Case Study: Examining Community Impacts in a Poor
The following information provides an example of the do-it-yourself (DIY) approach to demonstrating impact, described in the How to Collect section.
William M. Factory Small Business Incubator in Tacoma, Washington, helps
women, minorities, and low-income entrepreneurs grow their businesses
as a way to improve living and working conditions in Tacoma’s
east side – one of the city’s poorest neighborhoods.
Incubator staff have tracked the program’s economic impacts since it opened in 1986. Although the incubator is required to report out to the city of Tacoma and the state of Washington, Executive Director Tim Strege says he would collect the data whether it was required or not.
“As a private nonprofit organization, we want to know what impact we’re having on the local economy to gauge our own performance,” he says.
Each quarter the incubator’s information technology specialist,
Jeremy Villareal, collects sales, employment, and other data from client
firms. Additionally, every year, the incubator does research to ascertain
how many graduate firms remain in business, and how many have been acquired
by or have merged with other companies.
Villareal begins the quarterly process with an e-mail request for data, providing an Excel spreadsheet for clients to complete and return. He follows that up with office visits to confirm arrival of the e-mail. Villareal believes that personal contact is key to getting the information he needs.

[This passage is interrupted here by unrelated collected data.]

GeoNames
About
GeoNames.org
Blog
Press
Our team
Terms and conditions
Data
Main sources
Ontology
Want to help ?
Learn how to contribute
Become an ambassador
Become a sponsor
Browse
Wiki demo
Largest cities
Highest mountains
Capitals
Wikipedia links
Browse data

“The more face-to-face visits I can do to help with IT and just check on our clients, the easier it is to extract information because I am constantly building a one-on-one business relationship,” he says.
Because clients of the Factory incubator are accustomed to providing this information on a quarterly basis, the request is no surprise and clients are familiar with the format. Villareal enjoys a response rate of 95 percent in about a week’s time.
Factory incubator has a specific client focus: More than 80 percent
of incubator clients work in the area of specialty trade construction
and include painters, roofers, landscapers, electricians and welders.
Strege says the construction industry generates a particularly high
percentage of local supply purchases – things like concrete, lumber,
and other building materials. Therefore, economic impact reports for
the William Factory incubator include data on client spending on supplies.
For example, in 2004, clients of the incubator spent nearly $6 million
on supplies. Strege estimates that 80 percent of that supply spending
occurred within ten miles of the incubator.
Another point of particular local interest is wage rate. Strege explains that in Washington there is a statewide concern that there is a lack of “family wage” jobs. “A regional study found that for people to rent or attempt to buy an entry-level home, a family needs to have an earner who makes a minimum of $15 hour,” he says. So the program raised the bar and aims to help clients create jobs that pay at least $20 an hour.
In 2004, clients of the incubator employed 260 people at an average wage of $22.21 an hour. In its 20-year history, the incubator has graduated more than 200 companies; for the five-year period ending in 2006, 82 percent of incubator graduates remain in business or have successfully merged.
Benefits of Tracking
Strege says that tracking and demonstrating his program’s impact
has had benefits both financially and in terms of respect for the program.
“At the state level, they feel better about providing resources
for the incubator and other incubators because of our performance,”
He also believes that reporting out on his program’s impact has helped to open people’s eyes about what incubation can do for local communities, particularly among minority or low-income populations.
“You don’t need to have a research university to have a successful incubator. You can just grow local companies that do work the local community needs to have done,” he says. “As those businesses grow, local workers spend their earnings within the community.”